The records below are to be restated word for word, with every picture left out.

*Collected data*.
=== Begin Enclosure ===
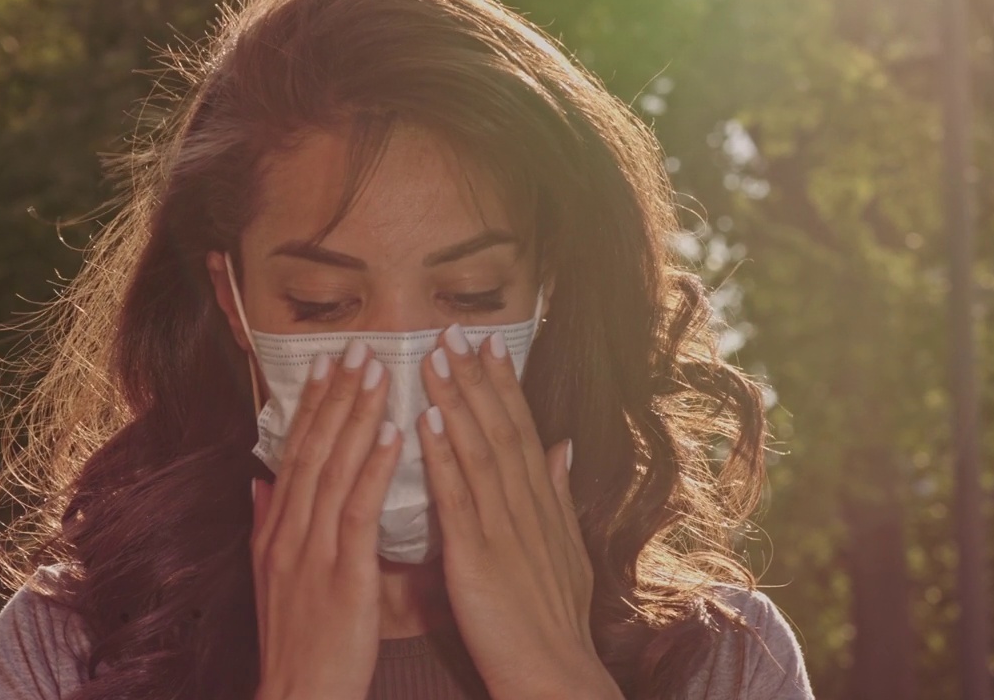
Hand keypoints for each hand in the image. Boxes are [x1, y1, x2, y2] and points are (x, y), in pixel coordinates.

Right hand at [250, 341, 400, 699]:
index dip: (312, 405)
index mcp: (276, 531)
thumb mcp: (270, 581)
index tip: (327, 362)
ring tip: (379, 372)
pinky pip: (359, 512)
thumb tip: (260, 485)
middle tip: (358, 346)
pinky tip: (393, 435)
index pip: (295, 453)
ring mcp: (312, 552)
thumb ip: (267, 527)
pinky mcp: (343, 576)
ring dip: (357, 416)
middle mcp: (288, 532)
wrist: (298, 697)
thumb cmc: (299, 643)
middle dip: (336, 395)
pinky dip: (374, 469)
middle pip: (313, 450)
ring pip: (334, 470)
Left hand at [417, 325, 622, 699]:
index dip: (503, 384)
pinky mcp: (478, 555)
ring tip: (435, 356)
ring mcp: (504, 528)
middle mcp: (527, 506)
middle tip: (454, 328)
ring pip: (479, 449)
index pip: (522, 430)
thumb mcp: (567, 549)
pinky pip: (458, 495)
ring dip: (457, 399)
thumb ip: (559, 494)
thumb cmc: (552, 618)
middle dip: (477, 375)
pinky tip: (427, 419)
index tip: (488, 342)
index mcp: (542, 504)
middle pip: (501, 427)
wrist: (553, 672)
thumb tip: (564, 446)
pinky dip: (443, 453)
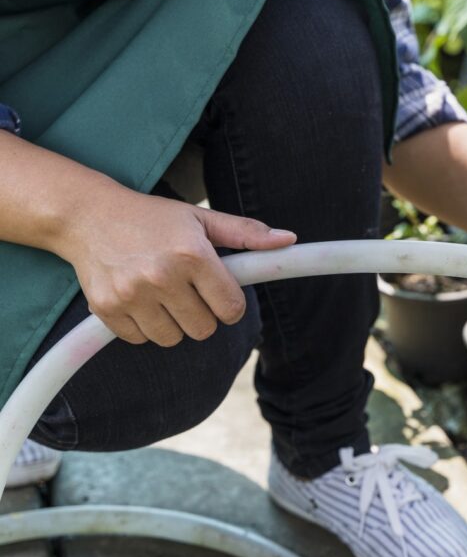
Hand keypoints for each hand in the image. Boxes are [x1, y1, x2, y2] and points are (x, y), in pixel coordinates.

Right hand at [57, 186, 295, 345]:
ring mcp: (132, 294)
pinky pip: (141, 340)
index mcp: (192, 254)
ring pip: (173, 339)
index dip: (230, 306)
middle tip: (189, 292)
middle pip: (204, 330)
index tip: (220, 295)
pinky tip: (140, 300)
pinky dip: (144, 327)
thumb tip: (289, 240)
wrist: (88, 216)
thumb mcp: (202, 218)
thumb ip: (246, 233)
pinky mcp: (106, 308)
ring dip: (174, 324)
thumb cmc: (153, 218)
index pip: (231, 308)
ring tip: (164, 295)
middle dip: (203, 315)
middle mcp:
=== End Enclosure ===
*SOLUTION TO THIS TASK*.
Hand keypoints for each hand in the image. Boxes are [x1, y1, x2, y2] and points are (x, y), in pixel coordinates.

Right hand at [250, 341, 400, 699]:
index dip: (312, 405)
index mcp: (276, 531)
thumb mcp: (270, 581)
index tip: (327, 362)
ring tip: (379, 372)
pinky pip: (359, 512)
thumb tip: (260, 485)
middle tip: (358, 346)
pinky tip: (393, 435)
index pip: (295, 453)
ring mcp: (312, 552)
thumb ip: (267, 527)
pinky mcp: (343, 576)
ring dip: (357, 416)
middle mcp: (288, 532)
wrist: (298, 697)
thumb cmc: (299, 643)
middle dip: (336, 395)
pinky dip: (374, 469)
middle pip: (313, 450)
ring pip: (334, 470)
Left hand at [417, 325, 622, 699]:
index dip: (503, 384)
pinky mcp: (478, 555)
ring tip: (435, 356)
ring mcp: (504, 528)
middle mcp: (527, 506)
middle tip: (454, 328)
ring pip: (479, 449)
index pip: (522, 430)
thumb mcp: (567, 549)
pinky pip: (458, 495)
ring dip: (457, 399)
thumb ip: (559, 494)
thumb cmc: (552, 618)
middle dip: (477, 375)
pinky tip: (427, 419)
index tip: (488, 342)
index mcp: (542, 504)
middle pip: (501, 427)
wrist: (553, 672)
thumb tip: (564, 446)
pinky dip: (443, 453)
Hand keypoints for each hand in the image. Boxes are [x1, y1, x2, y2] and points are (x, y), in pixel coordinates.

Right hand at [57, 186, 295, 345]:
ring mcp: (132, 294)
pinky pip: (141, 340)
index mcp: (192, 254)
ring pip: (173, 339)
index dip: (230, 306)
middle tip: (189, 292)
middle pip: (204, 330)
index tip: (220, 295)
pinky tip: (140, 300)
pinky dip: (144, 327)
thumb tip: (289, 240)
wrist: (88, 216)
thumb mcp: (202, 218)
thumb ip: (246, 233)
pinky mcp: (106, 308)
ring dip: (174, 324)
thumb cmc: (153, 218)
index pip: (231, 308)
ring tip: (164, 295)
middle dip: (203, 315)
middle mcp:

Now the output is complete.